Der Wohnungsmarkt beispielsweise gibt diebezüglich eine ganz andere Antwort: wenn Tutzing bislang NICHT lebenswert wäre, warum leben dann doch noch so viele Menschen trotz extremer Preise freiwillig hier?
Abgesehen davon haben wohl alle Tutzinger ihren eigenen, individuellen Blickwinkel und viele unterschiedliche Argumente.
(Was die Tutzinger als "Lebenswert" betrachten, sollte man dann besser auch mal ganz zu Beginn des ISEK/GEK breit abfragen! Für meinen Geschmack wird da bislang von den jeweiligen Akteuren zu viel behauptet, und zu wenig belastbar untersucht.)
Keine Gemeinde wurde je gezwungen die Straßen auf eine bestimmte Mindestgeschwindigkeit auszulegen. Das ist Unsinn!
Selbstverständlich können auch bereits unter dem bestehenden Recht die Geschwindigkeiten gezielt eingeschränkt werden, nur muss man dann eben die entsprechenden Sachverhalte/Argumente nachweisen können. Das empfinde ich für einem Rechtsstaat angemessen und gut so.

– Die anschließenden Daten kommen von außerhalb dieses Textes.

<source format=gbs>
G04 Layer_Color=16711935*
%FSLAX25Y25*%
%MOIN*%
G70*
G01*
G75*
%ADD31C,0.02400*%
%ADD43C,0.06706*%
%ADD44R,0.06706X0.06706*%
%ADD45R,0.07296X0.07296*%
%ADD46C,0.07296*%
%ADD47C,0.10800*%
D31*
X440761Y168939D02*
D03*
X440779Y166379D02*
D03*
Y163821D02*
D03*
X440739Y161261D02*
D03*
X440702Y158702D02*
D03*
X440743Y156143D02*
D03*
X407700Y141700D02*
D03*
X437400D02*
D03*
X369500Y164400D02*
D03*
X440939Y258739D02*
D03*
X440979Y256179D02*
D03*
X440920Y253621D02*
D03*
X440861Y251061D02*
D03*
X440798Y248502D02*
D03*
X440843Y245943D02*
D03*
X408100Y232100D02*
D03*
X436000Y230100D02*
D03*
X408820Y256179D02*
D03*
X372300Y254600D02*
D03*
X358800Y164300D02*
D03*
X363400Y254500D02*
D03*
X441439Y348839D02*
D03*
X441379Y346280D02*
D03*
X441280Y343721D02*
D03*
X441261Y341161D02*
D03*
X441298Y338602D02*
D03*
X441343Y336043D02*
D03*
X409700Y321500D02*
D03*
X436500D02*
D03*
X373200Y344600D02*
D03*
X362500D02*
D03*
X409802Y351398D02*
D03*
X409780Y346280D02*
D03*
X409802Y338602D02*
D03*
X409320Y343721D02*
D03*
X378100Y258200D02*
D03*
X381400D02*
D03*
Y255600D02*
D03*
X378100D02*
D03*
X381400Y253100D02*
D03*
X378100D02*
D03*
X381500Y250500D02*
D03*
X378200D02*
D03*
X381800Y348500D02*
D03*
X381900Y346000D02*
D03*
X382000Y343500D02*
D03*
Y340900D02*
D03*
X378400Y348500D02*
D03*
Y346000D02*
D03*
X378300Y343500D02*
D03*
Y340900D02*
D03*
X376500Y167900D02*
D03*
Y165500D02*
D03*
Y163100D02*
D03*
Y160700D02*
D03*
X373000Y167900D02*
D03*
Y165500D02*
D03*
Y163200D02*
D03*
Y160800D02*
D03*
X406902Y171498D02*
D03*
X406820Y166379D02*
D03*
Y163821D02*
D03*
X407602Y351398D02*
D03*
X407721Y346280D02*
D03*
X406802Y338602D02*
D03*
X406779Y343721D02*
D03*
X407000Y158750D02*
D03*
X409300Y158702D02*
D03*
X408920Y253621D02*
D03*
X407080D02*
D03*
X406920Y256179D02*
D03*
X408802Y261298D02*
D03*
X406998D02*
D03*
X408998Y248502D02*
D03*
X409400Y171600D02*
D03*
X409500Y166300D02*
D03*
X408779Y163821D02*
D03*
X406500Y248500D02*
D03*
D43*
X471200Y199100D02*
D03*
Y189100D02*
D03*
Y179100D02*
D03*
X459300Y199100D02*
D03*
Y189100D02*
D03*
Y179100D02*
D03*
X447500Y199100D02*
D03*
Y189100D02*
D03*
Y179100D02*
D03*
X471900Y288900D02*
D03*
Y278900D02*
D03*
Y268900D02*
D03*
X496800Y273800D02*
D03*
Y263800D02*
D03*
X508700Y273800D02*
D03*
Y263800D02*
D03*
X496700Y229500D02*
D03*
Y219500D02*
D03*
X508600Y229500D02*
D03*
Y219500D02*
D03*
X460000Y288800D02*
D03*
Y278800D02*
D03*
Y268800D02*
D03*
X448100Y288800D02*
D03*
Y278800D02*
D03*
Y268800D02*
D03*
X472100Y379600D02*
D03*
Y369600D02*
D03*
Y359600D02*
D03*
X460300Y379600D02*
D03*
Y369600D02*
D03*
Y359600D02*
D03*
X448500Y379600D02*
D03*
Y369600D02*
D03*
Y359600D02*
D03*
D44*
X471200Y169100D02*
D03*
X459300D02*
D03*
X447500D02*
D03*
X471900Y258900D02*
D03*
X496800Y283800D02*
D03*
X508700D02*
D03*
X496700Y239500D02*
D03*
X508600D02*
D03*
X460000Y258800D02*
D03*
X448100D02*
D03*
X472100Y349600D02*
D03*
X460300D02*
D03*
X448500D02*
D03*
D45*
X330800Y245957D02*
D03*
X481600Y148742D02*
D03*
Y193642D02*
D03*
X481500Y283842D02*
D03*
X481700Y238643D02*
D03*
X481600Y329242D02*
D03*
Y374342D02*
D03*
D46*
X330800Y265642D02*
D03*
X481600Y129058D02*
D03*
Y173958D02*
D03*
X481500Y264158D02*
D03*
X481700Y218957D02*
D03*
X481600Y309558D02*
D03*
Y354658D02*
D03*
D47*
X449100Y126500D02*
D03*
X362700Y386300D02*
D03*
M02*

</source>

Aber vielleicht geht es hinter vorgehaltener Hand doch eher um die Durchsetzung einer ganz bestimmten politisch-ideoligischen Agenda? Nicht alle, die einen grundlegenden, radikalen Umbau unserer gesamten Gesellschaft anstreben, tun dies so offenherzig und unverblümt wie der - ehrliche - Herr Kerbs.
Apropos:
Die selbsternannte Initiative "Lebenswerte Städte und Gemeinden“ wurde von Oberzentren und Großstädten gegründet und dominiert.

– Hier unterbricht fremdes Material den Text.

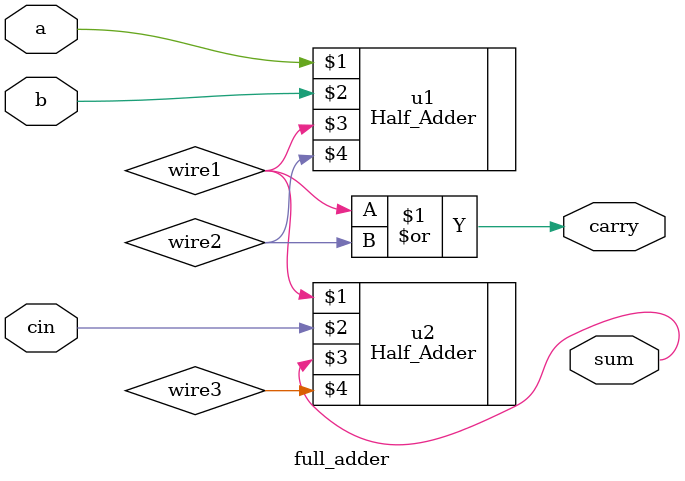
<source format=v>
`timescale 1ns / 1ps


module full_adder(
    input a,
    input b,
    input cin,
    output sum,
    output carry
    );
   
   wire wire1, wire2, wire3;
    
   Half_Adder u1( a, b, wire1, wire2);
   Half_Adder u2( wire1, cin, sum, wire3);
   
   assign carry= wire1|wire2;
endmodule

</source>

Aber hat eine kleine 10.000 Seelen-Gemeinde wie Tutzing die gleichen Probleme wie beispielsweise die Großstädte Augsburg oder Leipzig?
Haben wir in Tutzing die gleichen Mittel und Voraussetzungen wie die niedersächsische Landeshauptstadt Hannover?
Wird Tutzing am Ende die gleiche finanzielle Unterstützung für verkehrslenkende Maßnahmen bekommen, wie diese Big-Player?
Oder suchen hier vielleicht ein paar große Häuptlinge nur möglichst viele kleine Indianer, um sie alle zusammen vor ihren großen Karren zu spannen?
Kommunale Spitzenverbände, die demokratisch legitimiert und bestens vernetzt sind, gibt es längst: beispielsweise - speziell für viele ähnliche Kommunen wie Tutzing - den deutschen Städte- und Gemeindebund e. V. (DStGB), der bundesweit und auf europäischer Ebene die Interessen der kommunalen Selbstverwaltung sogenannter "kreisangehöriger Gemeinden" vertritt.
Unter Seinesgleichen ist man meist am besten aufgehoben, oder?